Mysql – How to break table into two without losing performance

database-designMySQLnormalizationoptimizationperformance

According to https://stackoverflow.com/a/174047/14731, splitting away infrequently-needed columns frees up the cache allowing faster retrieval of the commonly-used columns.

I've got a table whose columns are always retrieved together, but I'd still like to split them for design reasons (reduce duplication across multiple tables, improve code reuse). For example, I've got different tables that use the same permission scheme. Instead of adding permission columns to each table, I'd like to use a foreign key to reference a separate permission-scheme table.

I've populated MySQL with 1 million rows, ran queries against both versions, and discovered that the version with a JOIN is ~3x slower (0.9 seconds vs 2.9 seconds).

Here are my tables:

original
(
    id BIGINT NOT NULL,
    first BIGINT NOT NULL,
    second BIGINT NOT NULL,
    third BIGINT NOT NULL
);
part1
(
    id BIGINT NOT NULL,
    first BIGINT NOT NULL,
    second BIGINT NOT NULL,
    PRIMARY KEY(id)
);
part2
(
    link BIGINT NOT NULL,
    third BIGINT NOT NULL,
    FOREIGN KEY (link) REFERENCES part1(id)
);

Here are my queries:

SELECT first, second, third FROM original;
SELECT part1.first, part1.second, part2.third FROM part1, part2 WHERE part2.link = part1.id;

Is there any way to reduce the performance overhead of the split design?


If you want to reproduce this test on your side, you can use the following Java application to generate the SQL script to populate the database:

import java.io.FileNotFoundException;
import java.io.PrintWriter;

public class Main
{
    public static void main(String[] args) throws FileNotFoundException
    {
        final int COUNT = 1_000_000;
        try (PrintWriter out = new PrintWriter("/import.sql"))
        {
            for (int i = 0; i < COUNT; ++i)
                out.println("INSERT INTO original VALUES (" + i + ", " + i + ", 0);");
            out.println("INSERT INTO original VALUES (" + (COUNT - 2) + ", " + (COUNT - 1) +
                ", 1);");
            out.println();
            for (int i = 0; i < COUNT; ++i)
            {
                out.println("INSERT INTO part1 (first, second) VALUES (" + i + ", " + i + ");");
                out.println("INSERT INTO part2 VALUES (LAST_INSERT_ID(), 0);");
            }
            out.println("INSERT INTO part1 (first, second) VALUES (" + (COUNT - 2) + ", " +
                (COUNT - 1) + ");");
            out.println("INSERT INTO part2 VALUES (LAST_INSERT_ID(), 1);");
            out.println();
        }
    }
}

Best Answer

This is exactly the reason for using normalization to a limited extent, and after performance testing. Normalization comes at cost of joins (sorting). The main purpose of DWH on 5NF is to store data safely, not to retrieve it quickly.

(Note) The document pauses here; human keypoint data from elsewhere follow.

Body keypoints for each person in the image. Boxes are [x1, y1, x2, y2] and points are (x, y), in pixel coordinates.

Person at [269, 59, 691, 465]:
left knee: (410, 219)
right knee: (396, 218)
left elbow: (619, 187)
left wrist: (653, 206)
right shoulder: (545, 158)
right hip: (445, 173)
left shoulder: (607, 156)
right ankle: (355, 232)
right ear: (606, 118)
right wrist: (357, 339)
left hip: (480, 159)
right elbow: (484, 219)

Alternative 1 There is a concept of Materialized View: a view that saved on hard drive. MySQL does not provide it out of the box, but this article - Materialized views with MySQL - explains how this functionality can be recreated with a SP updating/refreshing a table.

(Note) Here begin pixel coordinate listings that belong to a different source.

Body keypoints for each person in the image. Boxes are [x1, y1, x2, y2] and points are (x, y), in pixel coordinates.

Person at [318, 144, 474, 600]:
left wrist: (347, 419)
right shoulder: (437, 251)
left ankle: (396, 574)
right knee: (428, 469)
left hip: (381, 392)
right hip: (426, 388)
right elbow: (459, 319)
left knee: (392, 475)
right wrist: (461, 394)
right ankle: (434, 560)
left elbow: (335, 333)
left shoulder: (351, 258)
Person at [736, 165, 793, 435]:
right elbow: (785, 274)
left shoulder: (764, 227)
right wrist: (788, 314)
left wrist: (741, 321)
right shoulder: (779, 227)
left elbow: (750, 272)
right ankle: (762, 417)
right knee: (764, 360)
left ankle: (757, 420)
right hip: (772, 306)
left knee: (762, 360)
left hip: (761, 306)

A Materialized View (MV) is the pre-calculated (materialized) result of a query. Unlike a simple VIEW the result of a Materialized View is stored somewhere, generally in a table. Materialized Views are used when immediate response is needed and the query where the Materialized View bases on would take to long to produce a result. Materialized Views have to be refreshed once in a while. It depends on the requirements how often a Materialized View is refreshed and how actual its content is. Basically a Materialized View can be refreshed immediately or deferred, it can be refreshed fully or to a certain point in time. MySQL does not provide Materialized Views by itself.

Alternative 2 You can try to achieve your design by doing things other way round. Instead of splitting main table, create 2-3 views or tables that come from the main one. This way you'll have normalized tables for star schema with distinct values and also you'll keep the main fast table.

Performance tuning is always about the trade off between CPU (time), RAM, and IO (throughput or space). In this case it is between CPU and IO.